E-Readers Foil Good Night’s Sleep - walterbell
https://hms.harvard.edu/news/e-readers-foil-good-nights-sleep
======
dade_
"Backlit devices" would be much more accurate, but I doubt this information is
news to anyone here. I have a Kobo, but use an external LED clip light. To
solve the problem, I popped the external light open and replaced the "white"
LED (which are actually blue) with and RGB LED and only connected the red and
green LED. It is plenty bright for reading, but I am surprised that I've never
found an actual product that does this.

------
manicdee
Note: the people reading paper books were allowed to adjust their position and
the book's position while reading.

The people reading the "LE-eBook" (i.e.: iPad) were forced to do their reading
with the iPad locked into position and the brightness turned to maximum, for
four hours.

I find it hard to accept the study's findings that it was "use of these
devices [that] prolongs the time it takes to fall asleep," rather than, say,
having a bright light shone in your eyes and not being allowed to shift
position while reading for four hours.

The iPad's brightness can be turned down much lower than an equivalent paper
book illuminated by a reading lamp.
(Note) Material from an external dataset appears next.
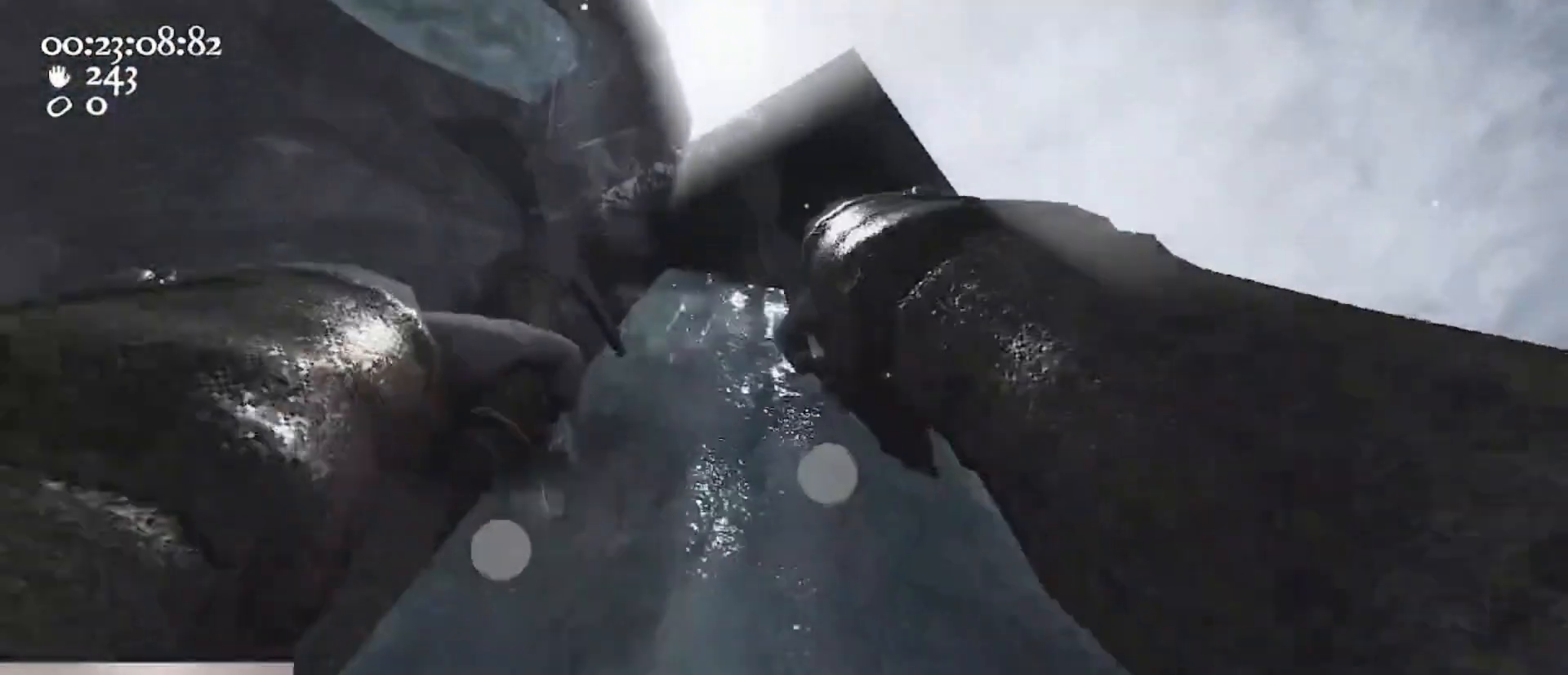
{"keys": ["a", "w"], "mouse": ["left", "right"], "events": [[200, "ctrl", "down"], [200, "s", "down"], [300, "a", "down"], [300, "space", "down"], [367, "s", "up"], [433, "ctrl", "up"], [433, "mouse_left", "up"], [433, "mouse_right", "up"], [467, "space", "up"], [500, "mouse_left", "down"], [500, "mouse_right", "down"], [500, "w", "down"]]}
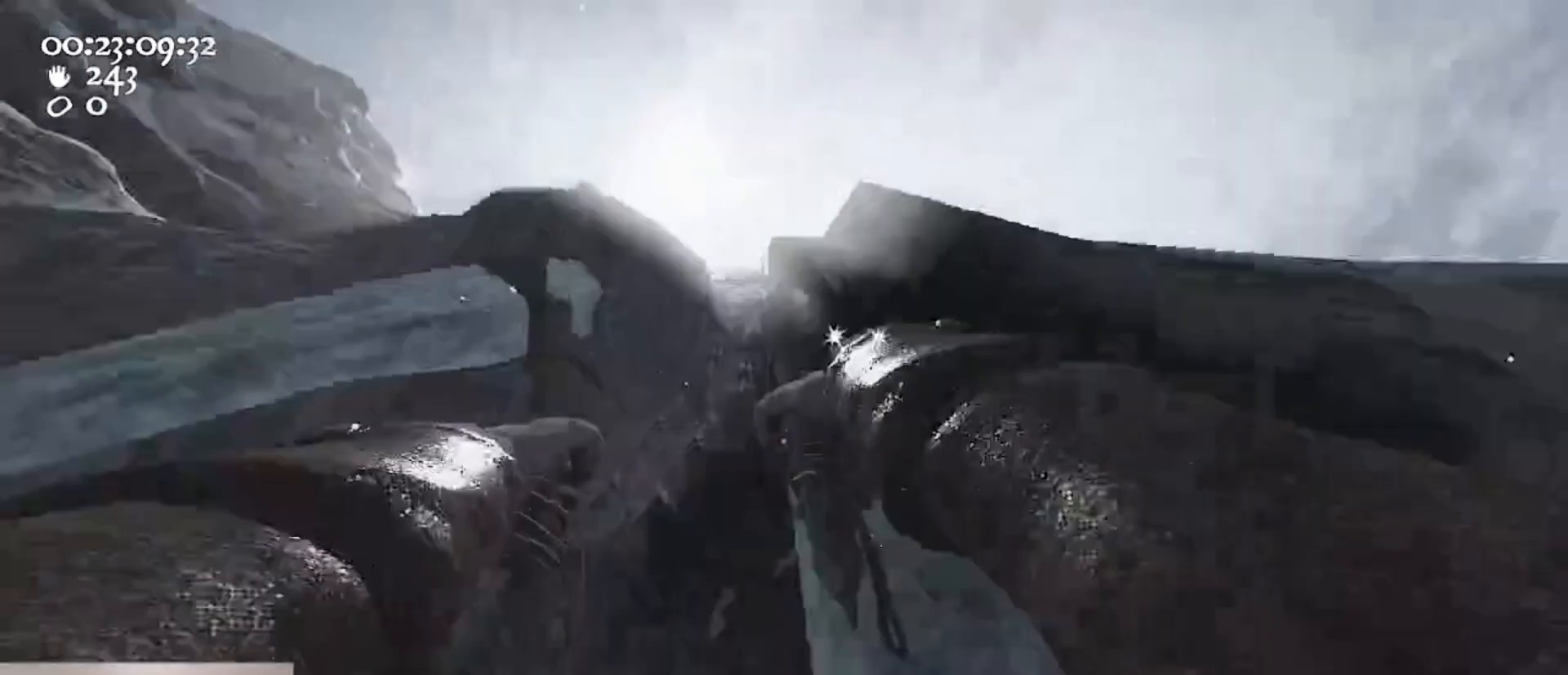
{"keys": [], "mouse": [], "events": [[333, "w", "up"], [400, "mouse_left", "up"], [400, "mouse_right", "up"], [433, "a", "up"]]}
Even better, the iPad's illumination will
not disturb your sleeping partner as much as a bed lamp (the latter
illuminates the whole room).

I'd like to see this study repeated with paper books vs paper books, with
books fixed in place on the table, and one group's books illuminated with a
spotlight providing equivalent illumination to the reader's face as the
maximum-brightness iPad.

Then run a parallel study with all readers using iPads, with some having the
brightness fixed to maximum and others free to adjust brightness to their own
comfort.

------
koralatov
The title of the article is misleading, as the participants were reading on a
tablet, not an e-reader. ( _" During the two-week inpatient study, twelve
participants read digital books on an iPad for four hours before bedtime each
night for five consecutive nights."_)

Having used an iPad, a Kindle, and a Kobo, I know from experience that there's
a _huge_ difference in the quality and intensity of light emitted by the
devices. At its lowest setting, an iPad emits much, much more light than an
e-reader at its lowest setting, and the e-readers I've used have to get above
25% or so before they begin to match the light intensity of the iPad at its
lowest setting. The displays also differ in the way they're lit: tablet LCDs
are backlit, and e-readers are generally front-lit, with the light being
pointed at the screen and bouncing back off it.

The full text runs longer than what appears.